#### [Task to carry out]
Find the line with "15 minut 150 zł" in the records below. Copy it and every line after it, up to and including the line with "con emoción una".

#### [Records from a dataset]

* * *

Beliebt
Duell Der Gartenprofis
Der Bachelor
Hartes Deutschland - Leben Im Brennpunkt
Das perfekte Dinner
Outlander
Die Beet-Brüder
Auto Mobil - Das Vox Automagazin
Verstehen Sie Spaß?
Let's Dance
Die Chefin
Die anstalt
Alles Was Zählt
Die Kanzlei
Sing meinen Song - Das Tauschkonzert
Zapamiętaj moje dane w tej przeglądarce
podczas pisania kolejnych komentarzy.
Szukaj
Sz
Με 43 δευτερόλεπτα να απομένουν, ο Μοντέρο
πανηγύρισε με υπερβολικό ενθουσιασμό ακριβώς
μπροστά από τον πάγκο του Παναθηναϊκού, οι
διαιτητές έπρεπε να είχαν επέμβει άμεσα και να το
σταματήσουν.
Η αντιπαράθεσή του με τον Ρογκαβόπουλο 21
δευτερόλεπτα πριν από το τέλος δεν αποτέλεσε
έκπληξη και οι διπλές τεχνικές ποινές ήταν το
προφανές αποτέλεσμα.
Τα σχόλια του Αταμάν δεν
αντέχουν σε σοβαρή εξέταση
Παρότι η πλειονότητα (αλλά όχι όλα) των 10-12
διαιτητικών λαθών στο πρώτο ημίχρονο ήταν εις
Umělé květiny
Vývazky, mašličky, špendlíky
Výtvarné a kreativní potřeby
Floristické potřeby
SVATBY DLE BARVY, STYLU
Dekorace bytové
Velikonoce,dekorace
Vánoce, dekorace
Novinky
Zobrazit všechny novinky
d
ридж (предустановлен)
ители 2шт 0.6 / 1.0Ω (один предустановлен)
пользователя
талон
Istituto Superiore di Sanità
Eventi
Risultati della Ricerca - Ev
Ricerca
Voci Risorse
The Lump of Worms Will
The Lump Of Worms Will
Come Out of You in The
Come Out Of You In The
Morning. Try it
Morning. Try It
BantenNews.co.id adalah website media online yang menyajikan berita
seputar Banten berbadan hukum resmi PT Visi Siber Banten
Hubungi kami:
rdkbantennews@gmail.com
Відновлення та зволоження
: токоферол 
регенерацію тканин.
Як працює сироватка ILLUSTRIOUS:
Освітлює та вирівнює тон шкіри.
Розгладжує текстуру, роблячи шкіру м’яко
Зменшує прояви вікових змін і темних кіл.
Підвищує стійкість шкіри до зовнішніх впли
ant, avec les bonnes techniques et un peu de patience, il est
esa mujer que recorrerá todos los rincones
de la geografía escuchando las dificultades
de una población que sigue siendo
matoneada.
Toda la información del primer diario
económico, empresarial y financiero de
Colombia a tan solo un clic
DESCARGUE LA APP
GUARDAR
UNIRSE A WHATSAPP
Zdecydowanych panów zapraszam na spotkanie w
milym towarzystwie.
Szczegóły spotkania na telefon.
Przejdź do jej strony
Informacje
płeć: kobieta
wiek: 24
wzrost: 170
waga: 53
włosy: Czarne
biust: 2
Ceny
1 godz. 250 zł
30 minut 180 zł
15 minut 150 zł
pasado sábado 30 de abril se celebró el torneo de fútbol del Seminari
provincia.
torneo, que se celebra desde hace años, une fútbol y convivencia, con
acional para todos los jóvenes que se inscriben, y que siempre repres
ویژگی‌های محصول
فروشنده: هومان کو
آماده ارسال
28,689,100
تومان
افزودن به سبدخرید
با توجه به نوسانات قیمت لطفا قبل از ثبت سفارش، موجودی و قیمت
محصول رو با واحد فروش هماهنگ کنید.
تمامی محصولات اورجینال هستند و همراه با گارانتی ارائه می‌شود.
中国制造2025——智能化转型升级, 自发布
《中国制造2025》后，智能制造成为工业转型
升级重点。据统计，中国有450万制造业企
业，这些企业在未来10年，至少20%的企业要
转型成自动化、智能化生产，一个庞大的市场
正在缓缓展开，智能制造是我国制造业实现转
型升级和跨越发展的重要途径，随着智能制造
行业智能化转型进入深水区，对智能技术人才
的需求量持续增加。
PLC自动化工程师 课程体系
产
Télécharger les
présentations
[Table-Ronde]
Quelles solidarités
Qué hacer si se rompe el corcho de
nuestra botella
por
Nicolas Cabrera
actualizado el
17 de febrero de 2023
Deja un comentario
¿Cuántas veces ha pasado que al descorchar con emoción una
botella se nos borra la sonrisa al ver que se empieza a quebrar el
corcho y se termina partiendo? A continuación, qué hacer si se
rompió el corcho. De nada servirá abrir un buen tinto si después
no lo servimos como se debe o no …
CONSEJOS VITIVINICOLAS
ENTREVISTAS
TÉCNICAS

* * *

#### [Response for this exercise]
15 minut 150 zł
pasado sábado 30 de abril se celebró el torneo de fútbol del Seminari
provincia.
torneo, que se celebra desde hace años, une fútbol y convivencia, con
acional para todos los jóvenes que se inscriben, y que siempre repres
ویژگی‌های محصول
فروشنده: هومان کو
آماده ارسال
28,689,100
تومان
افزودن به سبدخرید
با توجه به نوسانات قیمت لطفا قبل از ثبت سفارش، موجودی و قیمت
محصول رو با واحد فروش هماهنگ کنید.
تمامی محصولات اورجینال هستند و همراه با گارانتی ارائه می‌شود.
中国制造2025——智能化转型升级, 自发布
《中国制造2025》后，智能制造成为工业转型
升级重点。据统计，中国有450万制造业企
业，这些企业在未来10年，至少20%的企业要
转型成自动化、智能化生产，一个庞大的市场
正在缓缓展开，智能制造是我国制造业实现转
型升级和跨越发展的重要途径，随着智能制造
行业智能化转型进入深水区，对智能技术人才
的需求量持续增加。
PLC自动化工程师 课程体系
产
Télécharger les
présentations
[Table-Ronde]
Quelles solidarités
Qué hacer si se rompe el corcho de
nuestra botella
por
Nicolas Cabrera
actualizado el
17 de febrero de 2023
Deja un comentario
¿Cuántas veces ha pasado que al descorchar con emoción una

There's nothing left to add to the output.